Work instructions:
- 1) Print the part of the article on Nigerian shopping malls that opens with the words containing "With a population" and closes with "retail network, etc.".
- 2) Translate this sentence from the article on Nigerian shopping malls into Spanish: "By 2006, the combined contribution to gross domestic product of the retail, wholesale and hospitality industries was 15 percent."
- 3) Go on with the article on Nigerian shopping malls from its last sentence.

Extract:
*-*-*

Emergence of shopping malls poses threat to small businesses

Between 2001 and 2004, the retail sector of the Nigerian economy grew by 10 percent per annum. By 2006, the combined contribution to gross domestic product of the retail, wholesale and hospitality industries was 15 percent. However, the nation’s formal retail sector has continued to expand rapidly with strong growth in value sales in 2011, 2012 and 2013.

With a population of over 170 million people, Nigeria has become an investors’ haven, attracting several foreign companies and multinationals with consumers exposed to a wider range of products.

Increasing purchasing power and limitless investment opportunities continue to lure potential investors, foreign and local investors are falling over themselves to set up new ultra-modern shopping malls. Companies that have berthed in Nigeria include Shoprite, Africa’s biggest retailer, Spar, Europe’s largest retail network, etc.

Interestingly, the retail sector is poised to major investments in the months ahead as government continues to step up its campaign on easing of the foreign and domestic direct investment climate.

Advertising, on the other hand, has led to increasingly sophisticated tastes of the upper end of the market, although retailers still find that ‘must-haves’ are in far greater demand than items perceived to be luxury goods. In the cosmetics and toiletries sector, for example, skin- and hair-care lines far outsell deodorants.

In view of this retail revolution, most Nigerians shop at open markets or purchase their goods from traders and street vendors, but city and state governments are seeing the tax benefits of more formalised trading. This, added to the rising expectations of consumers, has led to a modest boom in the development of shopping malls across major cities of the country.

*-*-*

Study material:
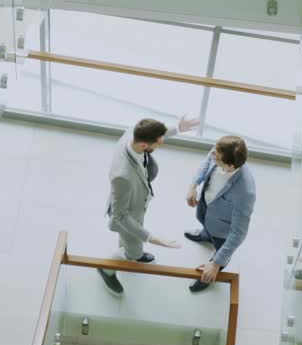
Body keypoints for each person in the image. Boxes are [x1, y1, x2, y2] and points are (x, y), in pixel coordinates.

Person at [98, 117, 199, 296]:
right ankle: (106, 270)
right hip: (127, 215)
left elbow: (155, 135)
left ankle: (126, 245)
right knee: (133, 252)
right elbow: (120, 216)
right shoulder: (123, 176)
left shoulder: (133, 132)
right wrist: (153, 239)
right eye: (158, 143)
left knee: (127, 240)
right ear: (144, 146)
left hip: (133, 201)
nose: (161, 143)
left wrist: (178, 128)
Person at [184, 136, 256, 293]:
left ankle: (211, 270)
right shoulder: (219, 150)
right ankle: (205, 235)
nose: (212, 155)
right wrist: (193, 185)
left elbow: (238, 233)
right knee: (203, 221)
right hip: (206, 207)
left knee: (220, 247)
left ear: (230, 166)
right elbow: (206, 164)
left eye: (216, 158)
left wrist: (216, 263)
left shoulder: (245, 192)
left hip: (222, 230)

*-*-*

Answers to the problems:
- 1)
With a population of over 170 million people, Nigeria has become an investors’ haven, attracting several foreign companies and multinationals with consumers exposed to a wider range of products.

Increasing purchasing power and limitless investment opportunities continue to lure potential investors, foreign and local investors are falling over themselves to set up new ultra-modern shopping malls. Companies that have berthed in Nigeria include Shoprite, Africa’s biggest retailer, Spar, Europe’s largest retail network, etc.

- 2) Para 2006, la contribución combinada de las industrias minorista, mayorista y hotelera al producto interno bruto era del 15 por ciento.

- 3)
A report titled “Redefining Retail Investment,” published by Jones Lang Lasalle, a multinational financial and professional services company specialising in real estate, shows that the emergence of these shopping centres, which has redefined retail investment, may not only pose a threat to small retail outlets but will see shopping centres dot the landscape.

According to the report, Nigeria, Venezuela, Bangladesh, Algeria, Pakistan, Iraq, and Manyar, are ranked in the frontier markets while South Africa is ranked, alongside Italy, Spain, and the UAE, in the transitional market – which is rated ‘transparent’ on the index.

In the frontier market, to which Nigeria belongs, the report revealed that organised retailing is at an early stage of evolution with the number of modern shopping centres very limited.

“Substantial market opportunities come in tandem with the major challenges that are associated with difficult operating environments, low real estate transparency and high political/economic risk,” the report pointed out.

The emergence of these malls is partly driven by the inexorable growth of the urban middle classes. With regards to the future of shopping centres and retail investment in Sub-Saharan Africa, the report predicts that South African investors or developers in partnership with retailers are likely to accelerate their move across the continent.

As this happens, “The focus will be on Nigeria, the region’s largest consumer market, oil-rich Angola, Ghana and Mozambique, and some of the more stable markets in Southern and Eastern Africa.”

With the nation’s 170 million people playing catch up with the world of consumer products, some small neighbourhood stores, on the precipice of being edged out by international retailers, have adapted to consumer tastes by changing the profile of products they stock as well as the layout and design of their stores.

Traditional grocery retailers have also increased the stock and range of non-grocery items they offer by adding such items as clothes and footwear, consumer electronics and appliances, books, toys, personal and home-care products, as well as household furniture and furnishings. On the other hand, non-grocery retailers have also re-strategised to increase the grocery proportion of items in their stores.

The expansion in the formal retail sector is on the back of Nigeria’s large population, the growth in particular of the urban population, positive macro-economic growth, the drive by some retailers to ‘modernise’ retailing, increase in disposable income among some segments of the population, and a strong appetite for consumer goods among the populace.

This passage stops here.